Why Google's Bigtable Referred as a Nosql Database

Why Google's BigTable referred as a NoSQL database?

NoSQL is an umbrella term for all the databases that are different from 'the standard' SQL databases, such as MySQL, Microsoft SQL Server and PostgreSQL.

These 'standard' SQL databases are all relational databases, feature the SQL query language and adhere to the ACID properties. These properties basically boil down to consistency.

A NoSQL database is different because it doesn't support one or more of these key features of the so-called 'SQL databases':

  • Consistency
  • Relational data
  • SQL language

Most of these features go hand in hand.

Consistency

Consistency is where most NoSQL databases differ from SQL databases. You can pull the plug from a SQL database and it will make sure your data is still consistent and uncorrupted. NoSQL databases tend to sacrifice this consistency for better scalability. Google's Bigtable also does this.

Relational data

SQL databases revolve around normalized, relational data. The database ensures that these relations stay valid and consistent, no matter what you throw at it. NoSQL databases usually don't support relations, because they don't support the consistency to enforce these relations. Also, relational data is bad for performance when the data is distributed across several servers.
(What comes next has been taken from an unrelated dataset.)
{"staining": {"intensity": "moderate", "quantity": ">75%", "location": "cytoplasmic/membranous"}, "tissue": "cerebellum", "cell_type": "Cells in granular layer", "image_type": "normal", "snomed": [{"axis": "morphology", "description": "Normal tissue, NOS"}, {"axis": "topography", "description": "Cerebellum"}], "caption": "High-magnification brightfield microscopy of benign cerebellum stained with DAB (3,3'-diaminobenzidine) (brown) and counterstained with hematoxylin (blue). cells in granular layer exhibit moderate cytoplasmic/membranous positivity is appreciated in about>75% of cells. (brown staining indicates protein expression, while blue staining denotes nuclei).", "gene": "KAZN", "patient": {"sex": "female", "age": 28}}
An exception are graph databases. These are considered NoSQL databases, but do feature relational data. In fact, that's what they're all about!

SQL language

The SQL language was designed especially for relational databases, the so-called 'SQL databases'. Since most NoSQL databases are very different from relational databases, they don't have the need for SQL. Also, some NoSQL databases have features that simply cannot be expressed in SQL, thus requiring a different query language.

Last, but not least, NoSQL is simply a buzzword. It basically means 'anything but the old and trusty MySQL server in the attic', which includes a lot of alternative storage mechanisms. Even a simple text file can be considered a NoSQL solution :)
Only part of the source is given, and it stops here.